=== Begin Enclosure ===
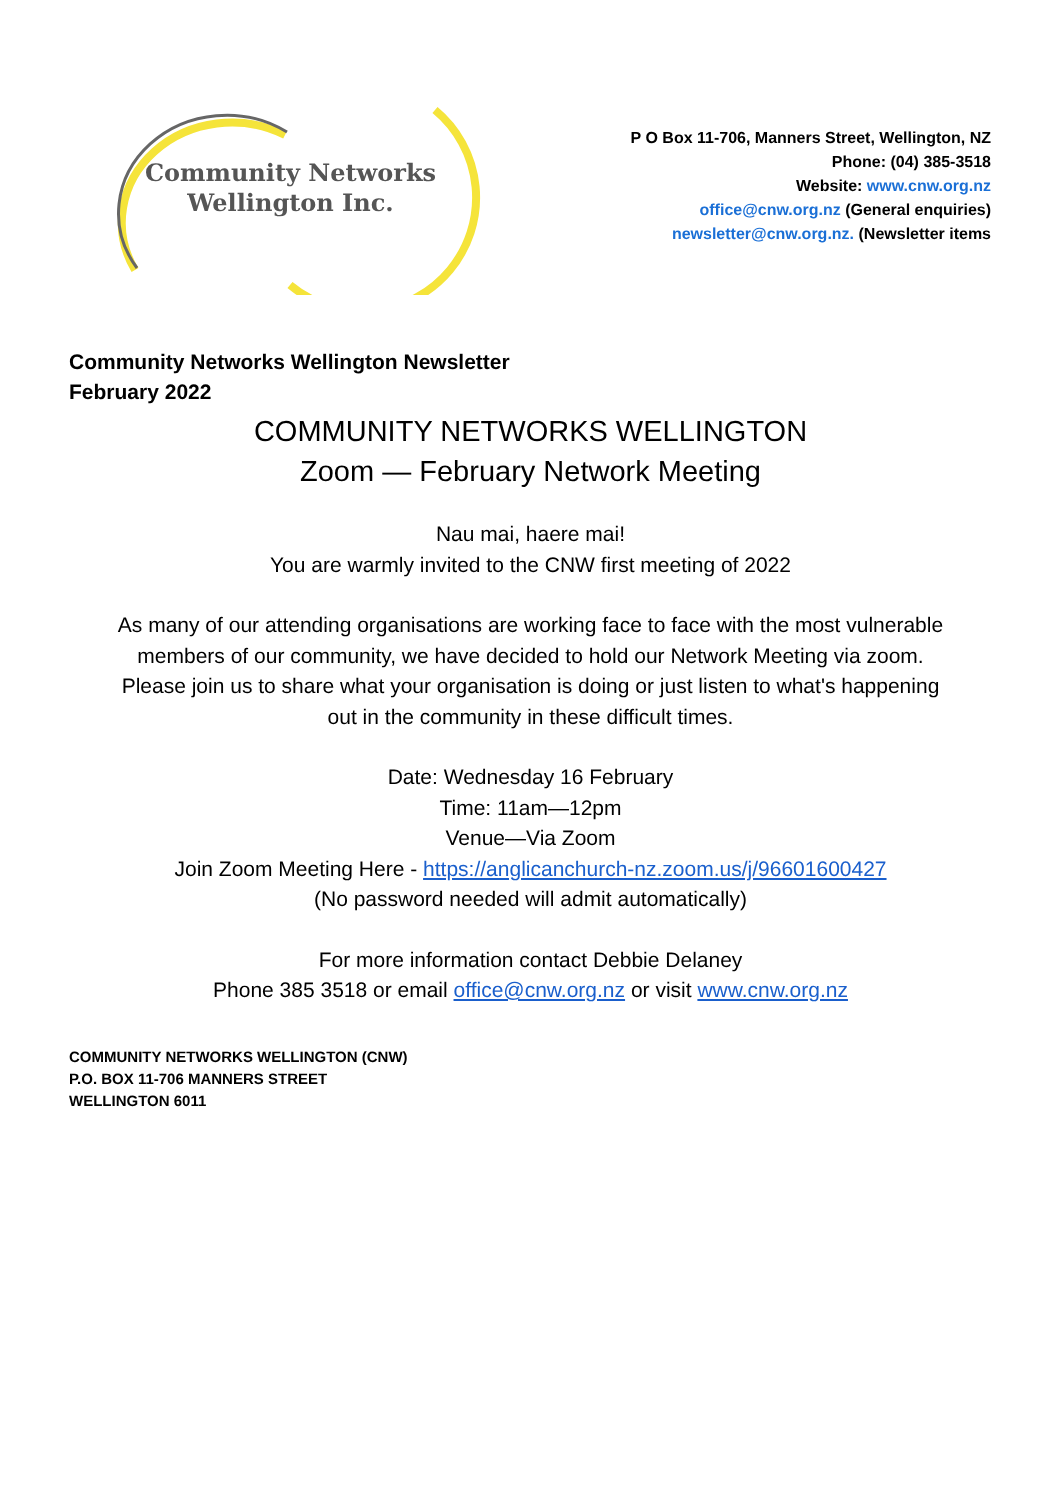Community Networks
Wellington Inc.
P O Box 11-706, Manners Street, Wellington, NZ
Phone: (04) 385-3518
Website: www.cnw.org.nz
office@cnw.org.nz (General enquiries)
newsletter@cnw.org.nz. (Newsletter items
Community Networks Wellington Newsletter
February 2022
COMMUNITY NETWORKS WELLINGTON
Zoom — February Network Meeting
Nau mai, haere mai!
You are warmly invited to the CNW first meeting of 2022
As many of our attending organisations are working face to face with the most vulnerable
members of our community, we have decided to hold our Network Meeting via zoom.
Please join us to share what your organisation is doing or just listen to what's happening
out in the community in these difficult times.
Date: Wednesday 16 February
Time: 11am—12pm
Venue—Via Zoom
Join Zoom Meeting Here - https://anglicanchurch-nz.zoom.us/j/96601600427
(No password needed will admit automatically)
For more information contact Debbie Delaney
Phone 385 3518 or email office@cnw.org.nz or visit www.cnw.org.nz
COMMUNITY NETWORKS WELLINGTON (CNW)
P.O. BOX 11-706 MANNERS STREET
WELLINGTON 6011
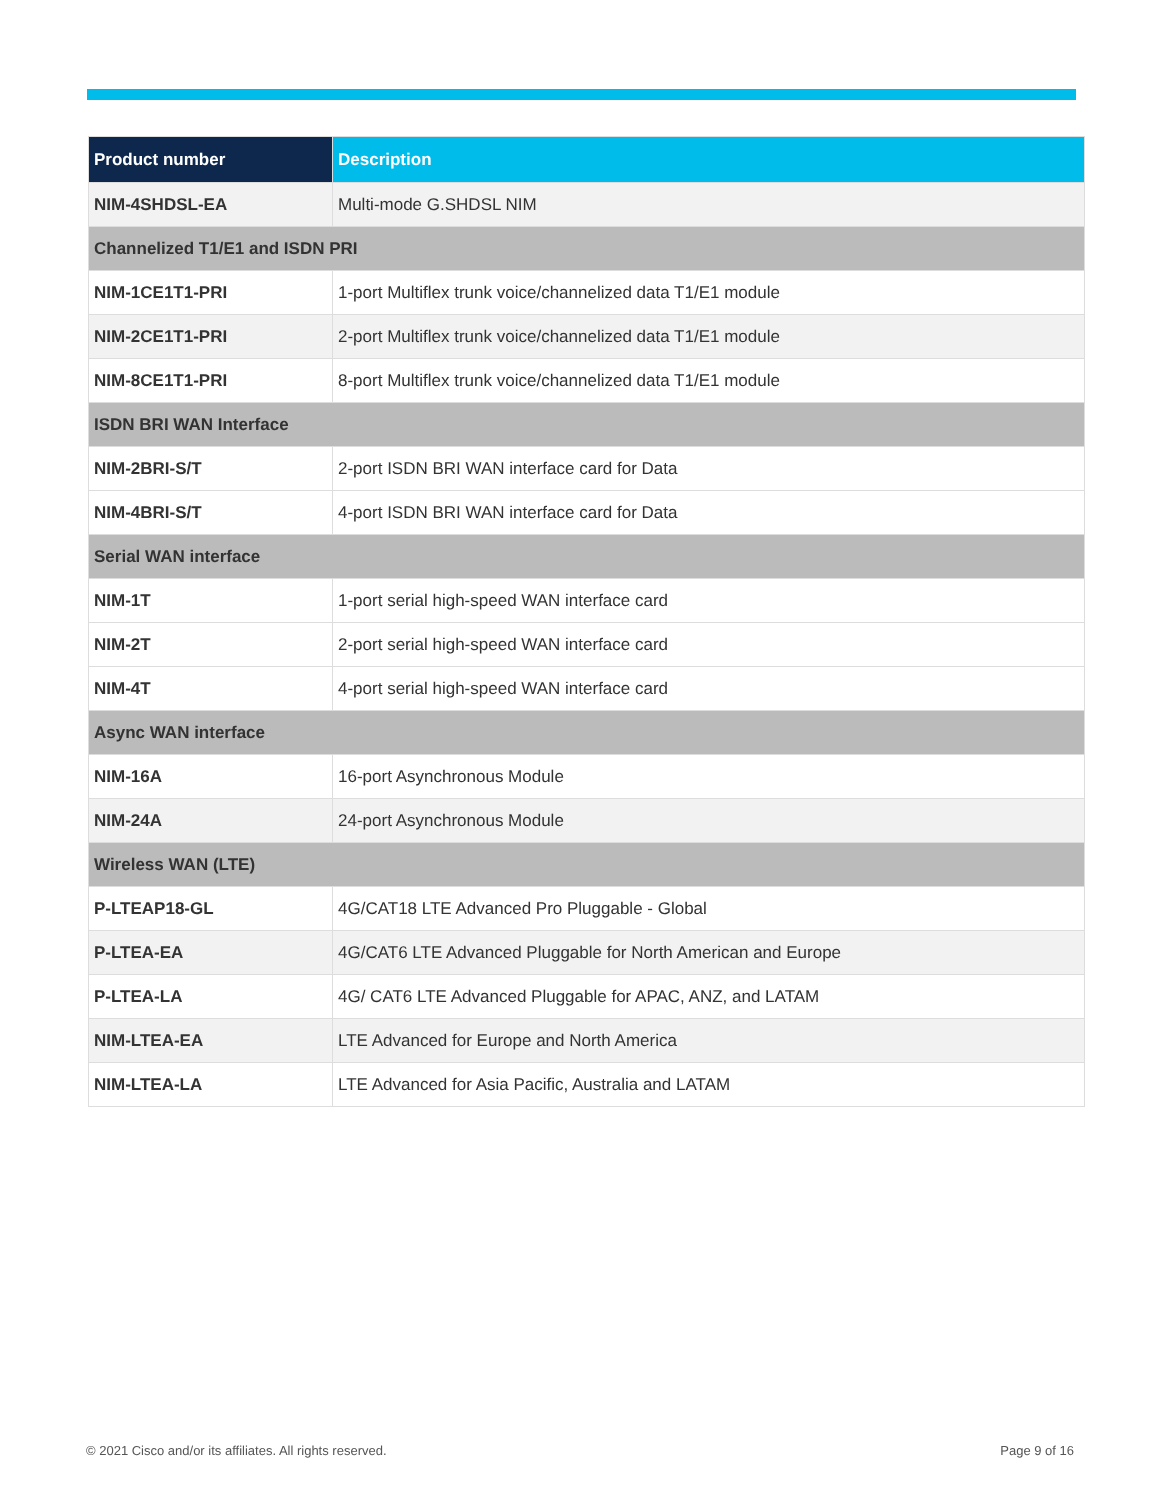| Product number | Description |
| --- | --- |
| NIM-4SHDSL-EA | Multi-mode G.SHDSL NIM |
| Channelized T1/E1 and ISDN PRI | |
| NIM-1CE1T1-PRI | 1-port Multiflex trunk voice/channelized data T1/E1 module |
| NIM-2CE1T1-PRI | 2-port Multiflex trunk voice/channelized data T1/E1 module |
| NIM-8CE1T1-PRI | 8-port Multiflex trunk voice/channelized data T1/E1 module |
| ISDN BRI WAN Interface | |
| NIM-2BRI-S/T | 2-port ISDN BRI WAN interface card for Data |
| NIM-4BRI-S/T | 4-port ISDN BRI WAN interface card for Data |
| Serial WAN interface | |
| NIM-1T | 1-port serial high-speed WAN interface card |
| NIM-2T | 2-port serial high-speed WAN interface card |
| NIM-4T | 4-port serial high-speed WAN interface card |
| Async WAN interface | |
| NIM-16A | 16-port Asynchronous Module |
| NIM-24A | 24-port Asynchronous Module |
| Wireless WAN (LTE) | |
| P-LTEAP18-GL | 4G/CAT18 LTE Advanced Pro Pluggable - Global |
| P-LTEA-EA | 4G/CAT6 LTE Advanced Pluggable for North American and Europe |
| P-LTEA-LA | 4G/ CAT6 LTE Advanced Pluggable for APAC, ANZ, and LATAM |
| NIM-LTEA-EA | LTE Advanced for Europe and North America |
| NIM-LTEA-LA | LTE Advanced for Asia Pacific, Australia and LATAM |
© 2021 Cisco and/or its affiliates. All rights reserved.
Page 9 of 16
=== End Enclosure ===
■ Task requirements: Set down, exactly and in full, the lines from the one containing "NIM-4BRI-S/T | 4-port" through the end of the entries; no other line belongs.

■ Task response:
| NIM-4BRI-S/T | 4-port ISDN BRI WAN interface card for Data |
| Serial WAN interface | |
| NIM-1T | 1-port serial high-speed WAN interface card |
| NIM-2T | 2-port serial high-speed WAN interface card |
| NIM-4T | 4-port serial high-speed WAN interface card |
| Async WAN interface | |
| NIM-16A | 16-port Asynchronous Module |
| NIM-24A | 24-port Asynchronous Module |
| Wireless WAN (LTE) | |
| P-LTEAP18-GL | 4G/CAT18 LTE Advanced Pro Pluggable - Global |
| P-LTEA-EA | 4G/CAT6 LTE Advanced Pluggable for North American and Europe |
| P-LTEA-LA | 4G/ CAT6 LTE Advanced Pluggable for APAC, ANZ, and LATAM |
| NIM-LTEA-EA | LTE Advanced for Europe and North America |
| NIM-LTEA-LA | LTE Advanced for Asia Pacific, Australia and LATAM |
© 2021 Cisco and/or its affiliates. All rights reserved.
Page 9 of 16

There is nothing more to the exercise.